Even they’re surprised by Graveman throwing his sinker more than 90 percent of the time during the season’s first two games. With a little more oomph this season, no less, it’s an even more devastating pitch than last season, when Graveman threw it about two-thirds of the time.
It’s so good, in fact, that between him and Franklin Barreto, who at 21 lit up Triple-A playing both shortstop and second this week, there is yet hope that the Josh Donaldson trade can be salvaged. Barreto could be the sort of star Oakland needs, and Graveman – at least the Graveman that neutered the Angels and Rangers – already is one.
Now comes the requisite and understandable ”Settle down, Beavis.” Which, yeah. But when someone looks as good as Graveman or, say …
9. Matt Harvey did early in the season, it makes these early weeks and months of the season, ones that don’t pack altogether that much resonance or importance, much more enjoyable.
Baseball is better when Matt Harvey is good, and in that one start of his this season, he was pretty good. The fastball isn’t what it once was. He threw the slider a lot more and almost scrapped his curveball altogether, which is something worth keeping an eye on. As he readies for his next start against the Phillies on Tuesday, all eyes will be on Harvey sprinting from his past and writing his future.

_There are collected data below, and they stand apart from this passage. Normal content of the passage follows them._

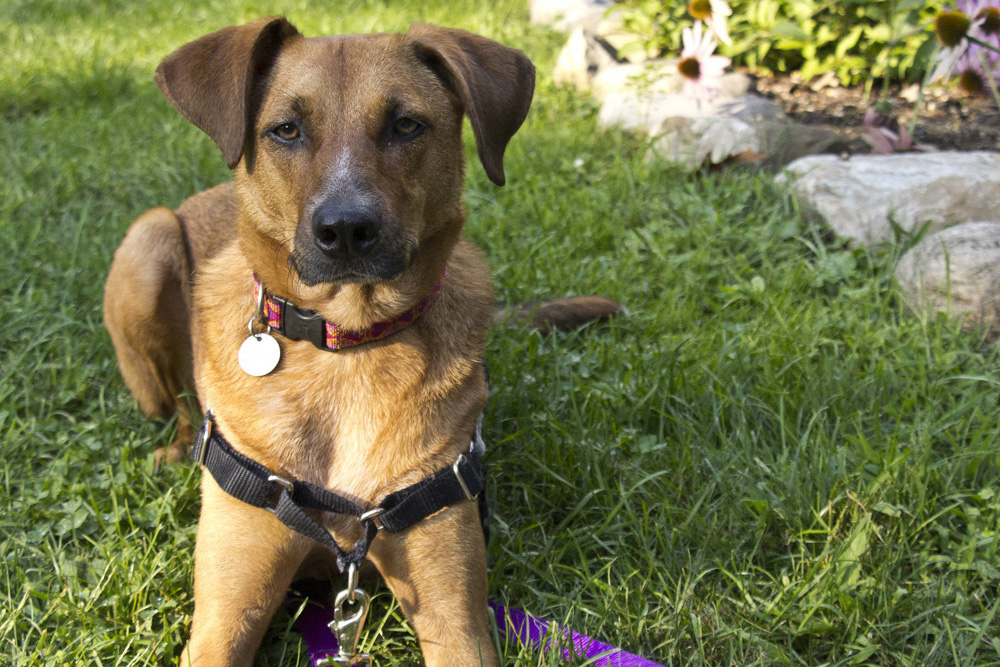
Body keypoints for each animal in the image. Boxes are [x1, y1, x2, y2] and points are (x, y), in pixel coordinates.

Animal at [103, 17, 616, 667]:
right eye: (286, 129)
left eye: (407, 125)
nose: (345, 229)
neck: (346, 346)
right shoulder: (225, 614)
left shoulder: (454, 614)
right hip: (146, 242)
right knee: (176, 407)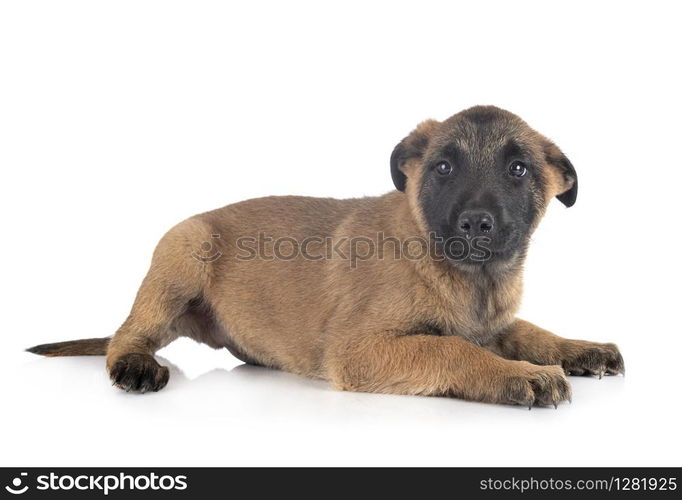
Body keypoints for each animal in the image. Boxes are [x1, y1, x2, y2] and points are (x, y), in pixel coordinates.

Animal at [27, 105, 620, 406]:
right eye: (443, 168)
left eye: (518, 169)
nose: (476, 223)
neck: (471, 279)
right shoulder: (361, 349)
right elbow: (452, 349)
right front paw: (520, 374)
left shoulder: (494, 322)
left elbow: (528, 332)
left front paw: (578, 348)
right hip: (185, 249)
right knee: (127, 333)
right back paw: (134, 365)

Last year was a mess, the sort that jeopardized the leviathan payday he wanted as a free agent after next season. First things first: Stay healthy and pitch well this year. If the first goes well, he’ll have 32 more starts to do the latter. And maybe then, at least in the hearts of the Mets fans that last season soured on him, he’ll find himself in the same pantheon as …
10. Tim Tebow.
OK, now that the bad-joke portion of the proceedings is done, may we all come to the consensus on something: Tim Tebow playing baseball is a good thing.

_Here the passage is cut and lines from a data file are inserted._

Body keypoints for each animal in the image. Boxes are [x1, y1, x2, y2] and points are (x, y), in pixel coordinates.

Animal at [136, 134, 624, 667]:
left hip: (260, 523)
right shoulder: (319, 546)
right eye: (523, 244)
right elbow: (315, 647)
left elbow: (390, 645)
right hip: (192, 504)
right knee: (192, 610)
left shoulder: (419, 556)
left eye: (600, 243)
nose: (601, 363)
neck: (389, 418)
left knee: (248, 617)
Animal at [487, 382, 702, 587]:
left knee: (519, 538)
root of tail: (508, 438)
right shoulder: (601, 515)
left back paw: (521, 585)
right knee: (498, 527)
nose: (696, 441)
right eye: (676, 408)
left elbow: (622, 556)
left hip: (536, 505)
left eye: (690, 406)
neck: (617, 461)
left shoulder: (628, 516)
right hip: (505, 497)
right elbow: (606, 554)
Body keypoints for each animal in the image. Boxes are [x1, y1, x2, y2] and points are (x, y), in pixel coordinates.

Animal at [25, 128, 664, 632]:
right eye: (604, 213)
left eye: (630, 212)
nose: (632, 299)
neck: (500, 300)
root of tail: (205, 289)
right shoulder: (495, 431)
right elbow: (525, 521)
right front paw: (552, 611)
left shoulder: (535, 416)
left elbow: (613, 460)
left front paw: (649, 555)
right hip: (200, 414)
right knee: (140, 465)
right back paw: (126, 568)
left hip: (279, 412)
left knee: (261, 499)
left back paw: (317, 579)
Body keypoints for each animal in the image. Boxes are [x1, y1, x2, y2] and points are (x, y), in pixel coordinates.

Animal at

May we once and for all end the argument that Tebow is taking up the roster spot for a real baseball player? Players who get cut at low A do not make it. Period. Tebow is not preventing some future star from staying in the Mets organization.
And let’s also acknowledge that because of his renown, his experiences, his having guided teams to actual, tangible, meaningful victories both college and professional, having Tebow around might be a good thing for the others with him. By all accounts, he has handled himself well enough, and while many in the Mets’ clubhouse saw him as an earnest puppet, his act plays with kids whose histories pale comparatively. That might not matter, but it might, too.

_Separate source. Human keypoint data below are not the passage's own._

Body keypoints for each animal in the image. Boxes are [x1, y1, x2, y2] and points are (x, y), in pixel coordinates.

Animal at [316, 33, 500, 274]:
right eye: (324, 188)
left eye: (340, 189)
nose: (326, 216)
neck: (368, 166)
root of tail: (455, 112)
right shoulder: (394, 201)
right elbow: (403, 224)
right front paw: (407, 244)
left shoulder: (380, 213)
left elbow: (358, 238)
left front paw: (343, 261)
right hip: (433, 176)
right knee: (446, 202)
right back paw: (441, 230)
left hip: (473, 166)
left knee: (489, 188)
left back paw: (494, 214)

Look, four dozen other guys in the minor leagues hit a pair of home runs this week, including the aforementioned Barreto, old friend Pedro Alvarez and a bunch of luminaries you’ve never heard of before and never will again. So ginning up excitement over Tim Tebow, ballplayer deluxe, isn’t just short-sighted. It’s disingenuous.
It’s going to take far longer to know what Tim Tebow really can be, and almost everything is going against him. And that’s OK. Tebow is the same athlete he ever was, and though he failed at the last sport he believed he could play, this is another shot, another career, another opportunity to stay true and always believe, no matter how foolish it may seem.